In just three months, the University of Johannesburg (UJ) has reached its year-end target of R60 million to support 3,500 academically deserving ‘Missing Middle’ students.
At the time of its launch in February 2016, the ‘Missing Middle’ campaign was the biggest fundraising campaign ever undertaken by a South African institution of higher learning. The campaign aims to support students who are ‘too rich’ to qualify for government support, but ‘too poor’ to afford tuition fees and qualify for commercial loans.
“The #feesmustfall campaign in 2015 highlighted the funding challenges facing all South African universities. However, we are acutely aware as a major national university located in the country’s economic heartland, that we have a particular duty to thousands of our students who no longer qualify for government support via NSFAS, but whose families cannot afford to put them through university,” says Prof Ihron Rensburg, Vice-Chancellor and Principal, UJ.
The University working with the UJ Student Representative Council (UJSRC) has assisted 3,500 students by paying their registration fees and minimum initial payments for the 2016 academic year. However, these students still require support for the balance of their fees and other needs. The average cost of funding a UJ student for a year currently stands at R85 000. This includes tuition, accommodation, books and other living allowances.
“I am deeply grateful to our Council, alumni and convocation, the UJ Student Advisory Council (UJSAC) and UJSRC, University Executives and Senior University Leaders, staff, students, business and industry, and the public sector for their timely response and extremely generous contributions that have helped us reach this milestone.
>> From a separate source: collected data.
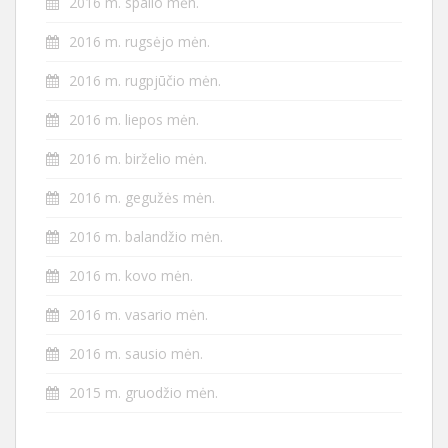
2016 m. spalio mėn.
2016 m. rugsėjo mėn.
2016 m. rugpjūčio mėn.
2016 m. liepos mėn.
2016 m. birželio mėn.
2016 m. gegužės mėn.
2016 m. balandžio mėn.
2016 m. kovo mėn.
2016 m. vasario mėn.
2016 m. sausio mėn.
2015 m. gruodžio mėn.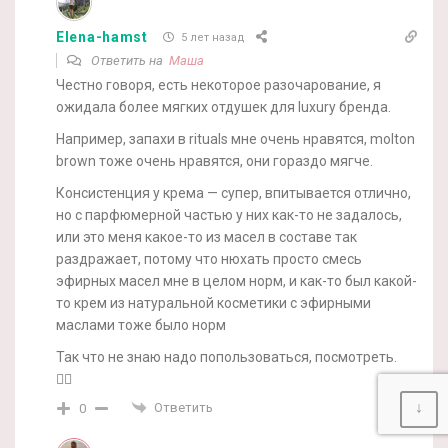
Elena-hamst
5 лет назад
Ответить на
Маша
Честно говоря, есть некоторое разочарование, я
ожидала более мягких отдушек для luxury бренда.
Например, запахи в rituals мне очень нравятся, molton
brown тоже очень нравятся, они гораздо мягче.
Консистенция у крема — супер, впитывается отлично,
но с парфюмерной частью у них как-то не задалось,
или это меня какое-то из масел в составе так
раздражает, потому что нюхать просто смесь
эфирных масел мне в целом норм, и как-то был какой-
то крем из натуральной косметики с эфирными
маслами тоже было норм
Так что не знаю надо попользоваться, посмотреть.
🤷‍♀️
↓
Ответить
0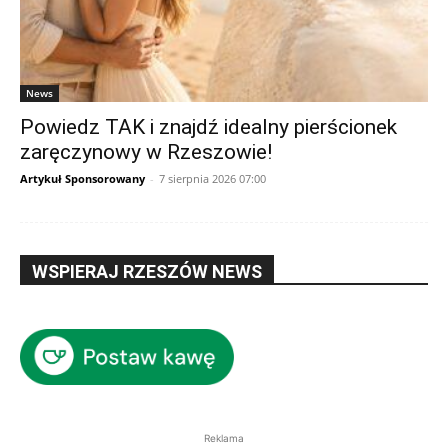
News
Powiedz TAK i znajdź idealny pierścionek
zaręczynowy w Rzeszowie!
Artykuł Sponsorowany
-
7 sierpnia 2026 07:00
WSPIERAJ RZESZÓW NEWS
Reklama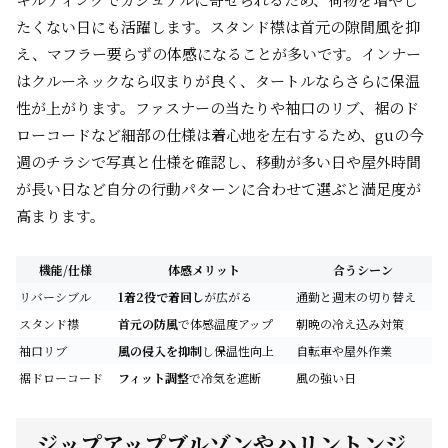
たくない日にも活躍します。スタンド襟は首元の隙間風を抑
え、マフラー要らずの体感になることが多いです。インナー
はクルーネックなら収まりが良く、タートルならさらに保温
性が上がります。ファスナーの当たりや袖口のリブ、裾のド
ローコードなど細部の仕様は着心地を左右するため、guの今
週のチラシで写真と仕様を確認し、移動が多い日や屋外時間
が長い日など自分の行動パターンに合わせて選ぶと満足度が
高まります。
機能/仕様
体感メリット
合うシーン
リバーシブル
1着2役で着回し
が広がる
通勤と週末の切り替え
スタンド襟
首元の防風
で体感温度アップ
朝晩の冷え込み対策
袖口リブ
風の侵入を抑制
し保温性向上
自転車や屋外作業
裾ドローコード
フィット調整
で冷気を遮断
風の強い日
ジップアップブルゾンやハリントンジ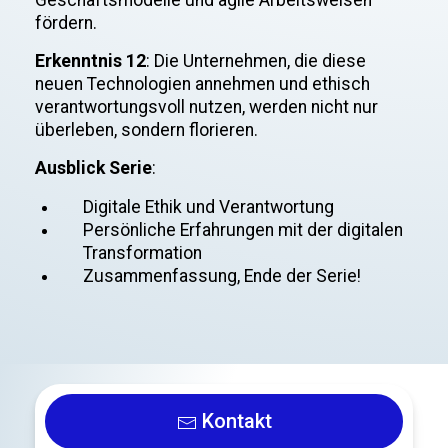
Geschäftsmodelle und agile Arbeitsweisen
fördern.
Erkenntnis 12
: Die Unternehmen, die diese
neuen Technologien annehmen und ethisch
verantwortungsvoll nutzen, werden nicht nur
überleben, sondern florieren.
Ausblick Serie
:
Digitale Ethik und Verantwortung
Persönliche Erfahrungen mit der digitalen
Transformation
Zusammenfassung, Ende der Serie!
Kontakt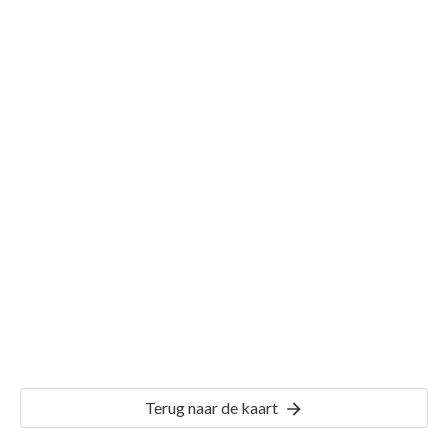
Gemeente Geffen
Details
GFN00
Terug naar de kaart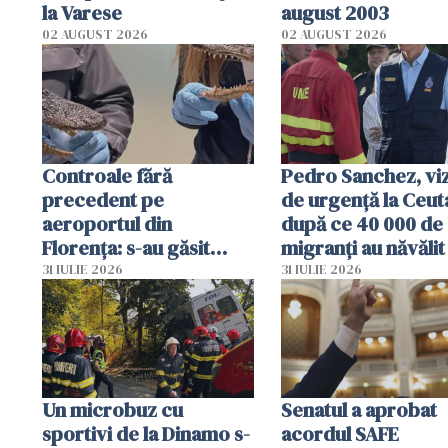
la Varese
august 2003
02 AUGUST 2026
02 AUGUST 2026
Controale fără
Pedro Sanchez, viz
precedent pe
de urgență la Ceut
aeroportul din
după ce 40 000 de
Florența: s-au găsit
migranți au năvălit
capete de aligator și o
teritoriul spaniol:
31 IULIE 2026
31 IULIE 2026
sumă imensă de bani
mobiliza toate
resursele"
Un microbuz cu
Senatul a aprobat
sportivi de la Dinamo s-
acordul SAFE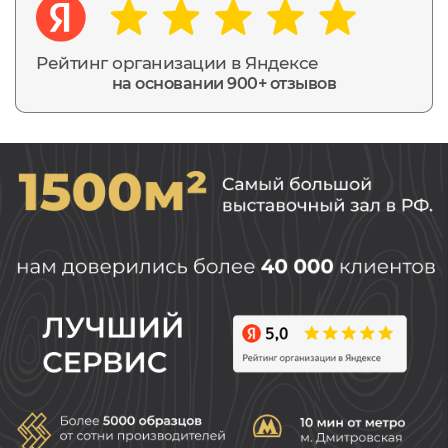
Рейтинг организации в Яндексе
на основании 900+ отзывов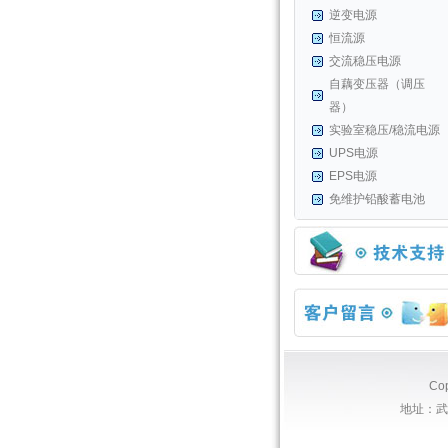
逆变电源
恒流源
交流稳压电源
自藕变压器（调压
器）
实验室稳压/稳流电源
UPS电源
EPS电源
免维护铅酸蓄电池
Co
地址：武汉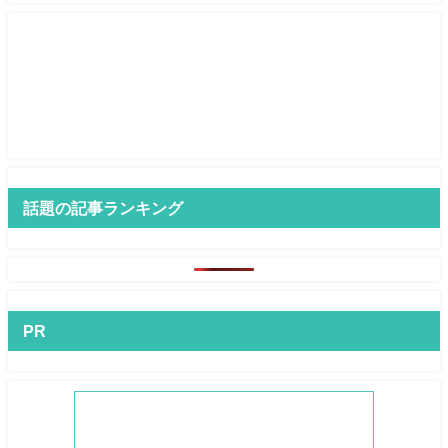
話題の記事ランキング
PR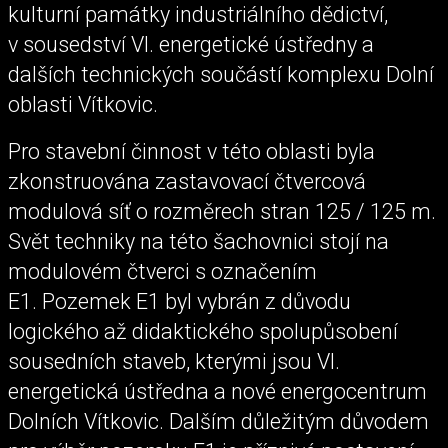
kulturní památky industriálního dědictví,
v sousedství VI. energetické ústředny a
dalších technických součástí komplexu Dolní
oblasti Vítkovic.
Pro stavební činnost v této oblasti byla
zkonstruována zastavovací čtvercová
modulová síť o rozměrech stran 125 / 125 m.
Svět techniky na této šachovnici stojí na
modulovém čtverci s označením
E1. Pozemek E1 byl vybrán z důvodu
logického až didaktického spolupůsobení
sousedních staveb, kterými jsou VI.
energetická ústředna a nové energocentrum
Dolních Vítkovic. Dalším důležitým důvodem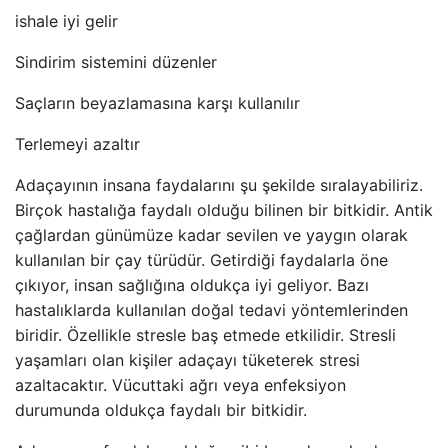
ishale iyi gelir
Sindirim sistemini düzenler
Saçların beyazlamasına karşı kullanılır
Terlemeyi azaltır
Adaçayının insana faydalarını şu şekilde sıralayabiliriz.
Birçok hastalığa faydalı olduğu bilinen bir bitkidir. Antik
çağlardan günümüze kadar sevilen ve yaygın olarak
kullanılan bir çay türüdür. Getirdiği faydalarla öne
çıkıyor, insan sağlığına oldukça iyi geliyor. Bazı
hastalıklarda kullanılan doğal tedavi yöntemlerinden
biridir. Özellikle stresle baş etmede etkilidir. Stresli
yaşamları olan kişiler adaçayı tüketerek stresi
azaltacaktır. Vücuttaki ağrı veya enfeksiyon
durumunda oldukça faydalı bir bitkidir.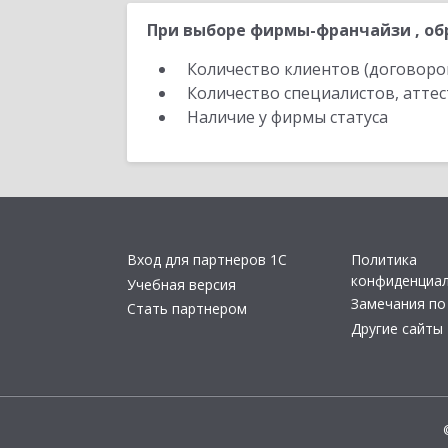
При выборе фирмы-франчайзи , об
Количество клиентов (договоро
Количество специалистов, атте
Наличие у фирмы статуса
Вход для партнеров 1С
Политика
конфиденциа
Учебная версия
Замечания по
Стать партнером
Другие сайты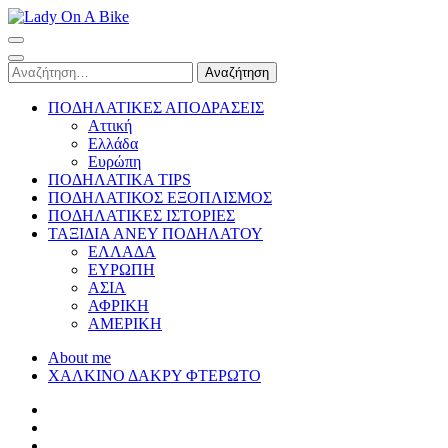
Skip
to
Lady On A Bike
content
(Press
Αναζήτηση
Enter)
για:
ΠΟΔΗΛΑΤΙΚΕΣ ΑΠΟΔΡΑΣΕΙΣ
Αττική
Ελλάδα
Ευρώπη
ΠΟΔΗΛΑΤΙΚΑ TIPS
ΠΟΔΗΛΑΤΙΚΟΣ ΕΞΟΠΛΙΣΜΟΣ
ΠΟΔΗΛΑΤΙΚΕΣ ΙΣΤΟΡΙΕΣ
ΤΑΞΙΔΙΑ ΑΝΕΥ ΠΟΔΗΛΑΤΟΥ
ΕΛΛΑΔΑ
ΕΥΡΩΠΗ
ΑΣΙΑ
ΑΦΡΙΚΗ
ΑΜΕΡΙΚΗ
About me
ΧΑΛΚΙΝΟ ΔΑΚΡΥ ΦΤΕΡΩΤΟ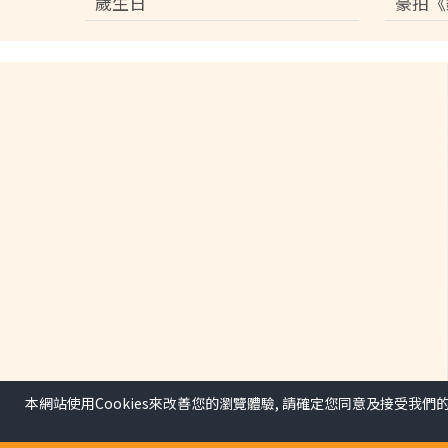
歲生日
豪拍《
本網站使用Cookies來改善您的瀏覽體驗, 請確定您同意及接受我們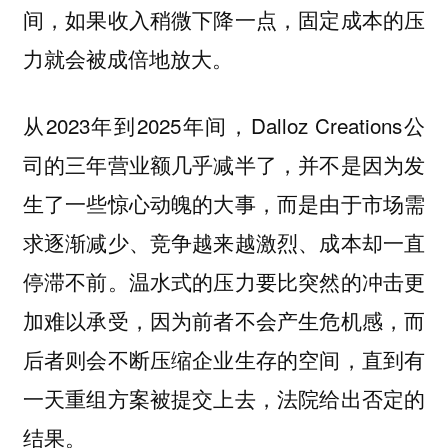
间，如果收入稍微下降一点，固定成本的压
力就会被成倍地放大。
从2023年到2025年间，Dalloz Creations公
司的三年营业额几乎减半了，并不是因为发
生了一些惊心动魄的大事，而是由于市场需
求逐渐减少、竞争越来越激烈、成本却一直
停滞不前。温水式的压力要比突然的冲击更
加难以承受，因为前者不会产生危机感，而
后者则会不断压缩企业生存的空间，直到有
一天重组方案被提交上去，法院给出否定的
结果。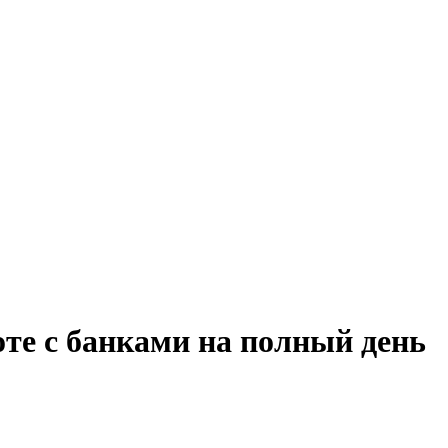
оте с банками на полный день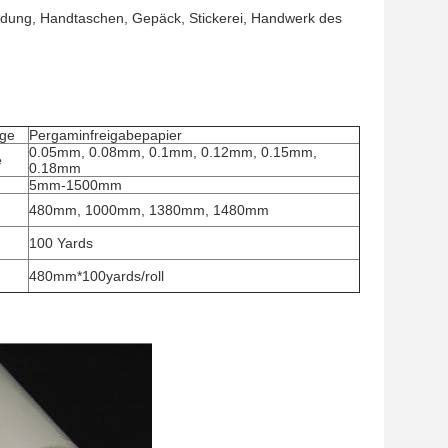
idung, Handtaschen, Gepäck, Stickerei, Handwerk des
age
Pergaminfreigabepapier
0.05mm, 0.08mm, 0.1mm, 0.12mm, 0.15mm,
e
0.18mm
5mm-1500mm
480mm, 1000mm, 1380mm, 1480mm
100 Yards
480mm*100yards/roll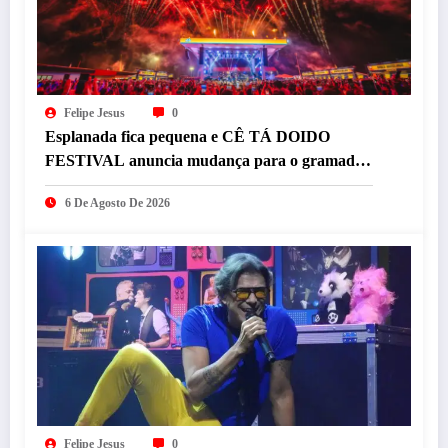
Felipe Jesus
0
Esplanada fica pequena e CÊ TÁ DOIDO
FESTIVAL anuncia mudança para o gramado
do Mineirão
6 De Agosto De 2026
Felipe Jesus
0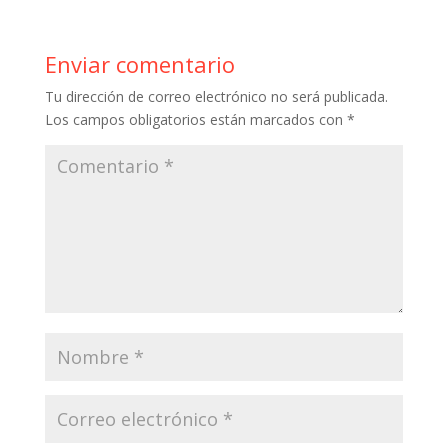
b
er
e
bl
s
p
o
st
r
A
ar
Enviar comentario
o
p
ti
Tu dirección de correo electrónico no será publicada.
k
p
r
Los campos obligatorios están marcados con
*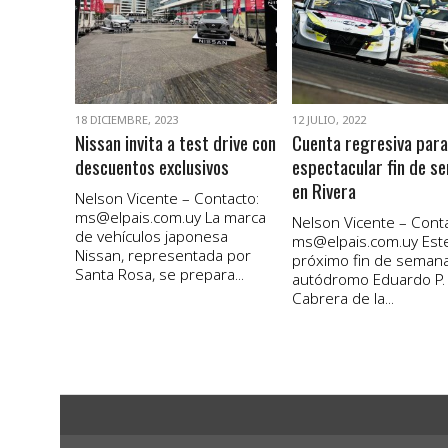
VER NOTA
VER NOTA
18 DICIEMBRE, 2023
12 JULIO, 2022
Nissan invita a test drive con
Cuenta regresiva para
descuentos exclusivos
espectacular fin de s
en Rivera
Nelson Vicente – Contacto:
ms@elpais.com.uy
La marca
Nelson Vicente – Conta
de vehículos japonesa
ms@elpais.com.uy
Est
Nissan, representada por
próximo fin de semana
Santa Rosa, se prepara...
autódromo Eduardo P.
Cabrera de la...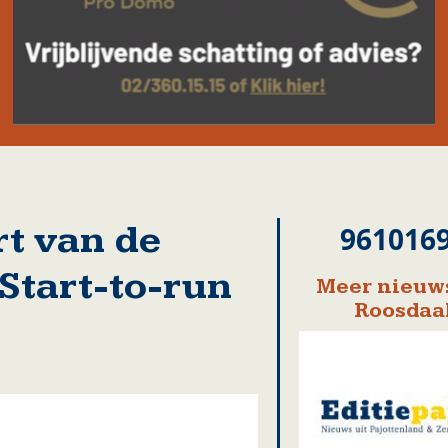
t van de
961016
 Start-to-run
Meer nieuws
Roosdaa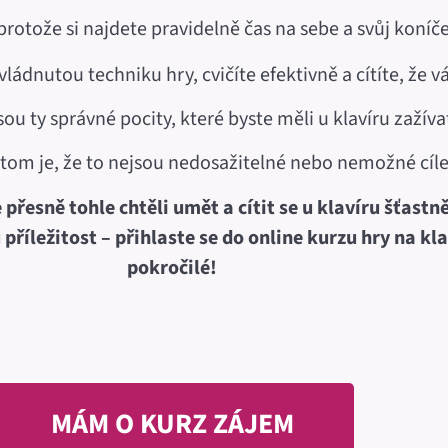
 protože si najdete pravidelně čas na sebe a svůj koníč
ládnutou techniku hry, cvičíte efektivně a cítíte, že v
sou ty správné pocity, které byste měli u klavíru zažíva
 tom je, že to nejsou nedosažitelné nebo nemožné cíle
 přesně tohle chtěli umět a cítit se u klavíru šťastn
říležitost – přihlaste se do online kurzu hry na kl
pokročilé!
MÁM O KURZ ZÁJEM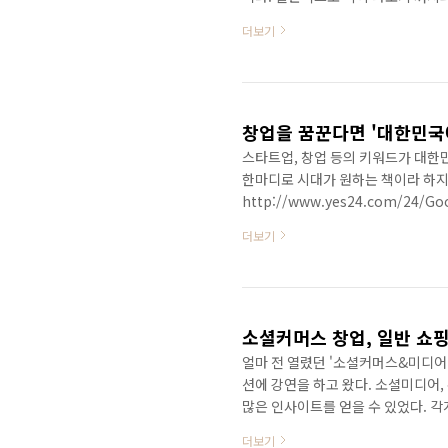
나와야 편집을 해도 할테니 말이죠.
더보기
글로 모든 것을 표현해야 하는 책쓰
계는 저자가 이렇게 고통스럽게 원고
하는 일을 하게 됩니다. 물론 출판사
에 국한되어 있습니다..
창업을 꿈꾼다면 '대한민국
스타트업, 창업 등의 키워드가 대한민
한마디로 시대가 원하는 책이라 하지 않
http://www.yes24.com/2
이션즈라는 회사를 2년 전 창업하고
더보기
다. 특히나 나의 비즈니스 경험을 토
이 되었다. 사실 나는 이 책을 통해
창업을 하고 성공할 수 있었는지, 그 
실 난 먹는언니 홍난..
소셜커머스 창업, 일반 쇼
얼마 전 열렸던 '소셜커머스&미디어
션에 강연을 하고 왔다. 소셜미디어
많은 인사이트를 얻을 수 있었다.
'쇼핑몰' 수준으로 생각하고 창업을 
더보기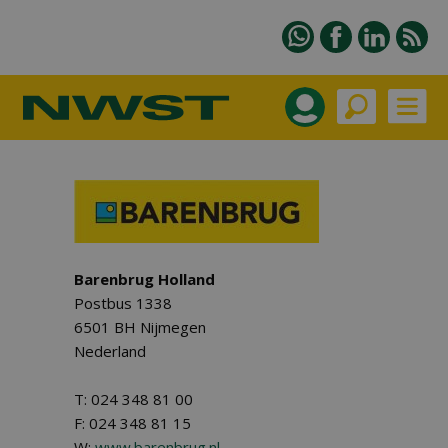
Barenbrug Holland
Postbus 1338
6501 BH Nijmegen
Nederland
T: 024 348 81 00
F: 024 348 81 15
W:
www.barenbrug.nl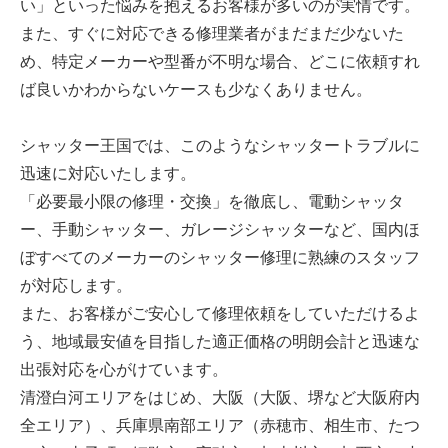
い」といった悩みを抱えるお客様が多いのが実情です。
また、すぐに対応できる修理業者がまだまだ少ないた
め、特定メーカーや型番が不明な場合、どこに依頼すれ
ば良いかわからないケースも少なくありません。
シャッター王国では、このようなシャッタートラブルに
迅速に対応いたします。
「必要最小限の修理・交換」を徹底し、電動シャッタ
ー、手動シャッター、ガレージシャッターなど、国内ほ
ぼすべてのメーカーのシャッター修理に熟練のスタッフ
が対応します。
また、お客様がご安心して修理依頼をしていただけるよ
う、地域最安値を目指した適正価格の明朗会計と迅速な
出張対応を心がけています。
清澄白河エリアをはじめ、大阪（大阪、堺など大阪府内
全エリア）、兵庫県南部エリア（赤穂市、相生市、たつ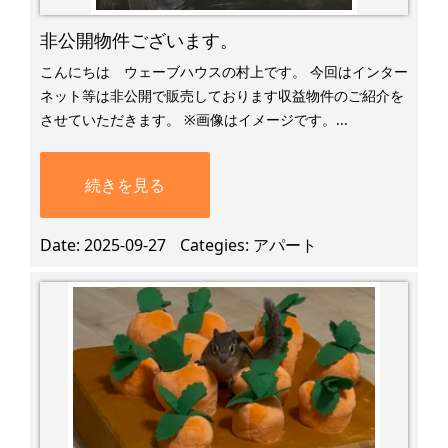
非公開物件ございます。
こんにちは ウェーブハウスの村上です。 今回はインター
ネット等は非公開で販売しております収益物件のご紹介を
させていただきます。 ※画像はイメージです。...
続きを見る
Date
2025-09-27
Categies
アパート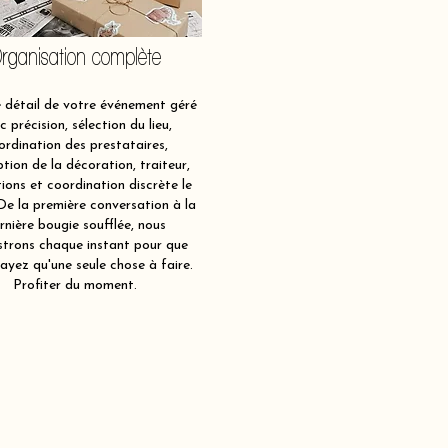
rganisation complète
détail de votre événement géré
c précision, sélection du lieu,
ordination des prestataires,
tion de la décoration, traiteur,
ions et coordination discrète le
 De la première conversation à la
rnière bougie soufflée, nous
strons chaque instant pour que
ayez qu'une seule chose à faire.
Profiter du moment.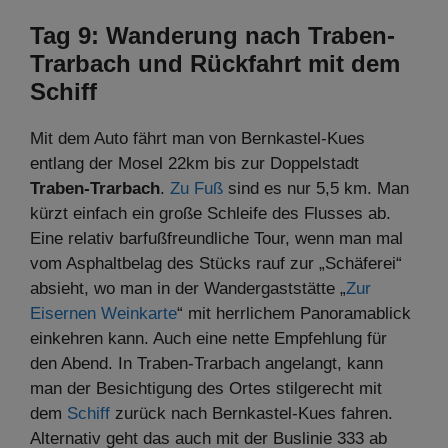
Tag 9: Wanderung nach Traben-
Trarbach und Rückfahrt mit dem
Schiff
Mit dem Auto fährt man von Bernkastel-Kues
entlang der Mosel 22km bis zur Doppelstadt
Traben-Trarbach
.
Zu Fuß
sind es nur 5,5 km. Man
kürzt einfach ein große Schleife des Flusses ab.
Eine relativ barfußfreundliche Tour, wenn man mal
vom Asphaltbelag des Stücks rauf zur „Schäferei“
absieht, wo man in der Wandergaststätte „
Zur
Eisernen Weinkarte
“ mit herrlichem Panoramablick
einkehren kann. Auch eine nette Empfehlung für
den Abend. In Traben-Trarbach angelangt, kann
man der Besichtigung des Ortes stilgerecht mit
dem
Schiff
zurück nach Bernkastel-Kues fahren.
Alternativ geht das auch mit der Buslinie 333 ab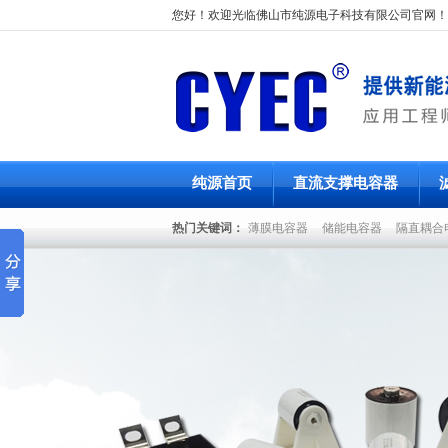
您好！欢迎光临佛山市纯源电子科技有限公司官网！
纯源首页
直流支撑电容器
热门关键词：
薄膜电容器
储能电容器
隔直耦合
I do though still appeal for further contributions to this honorable cause for it is in this manner that we demonstrate our commitment to human solidarity and shared human progress. By giving generously to the ‘Missing Middle’ campaign we are also concretely contributing to shaping and empowering the country’s future leaders,” Prof Rensburg said.
Prof Rensburg concludes: “Every year, as we are doing right now at our June our graduation ceremonies where we are graduating a further 2,222 students following the 9,046 who graduated in March/April, UJ is proud to graduate more than 6,000 first-generation university students who will go on to make immeasurable differences in their families, in their communities, in our nation and in our world.”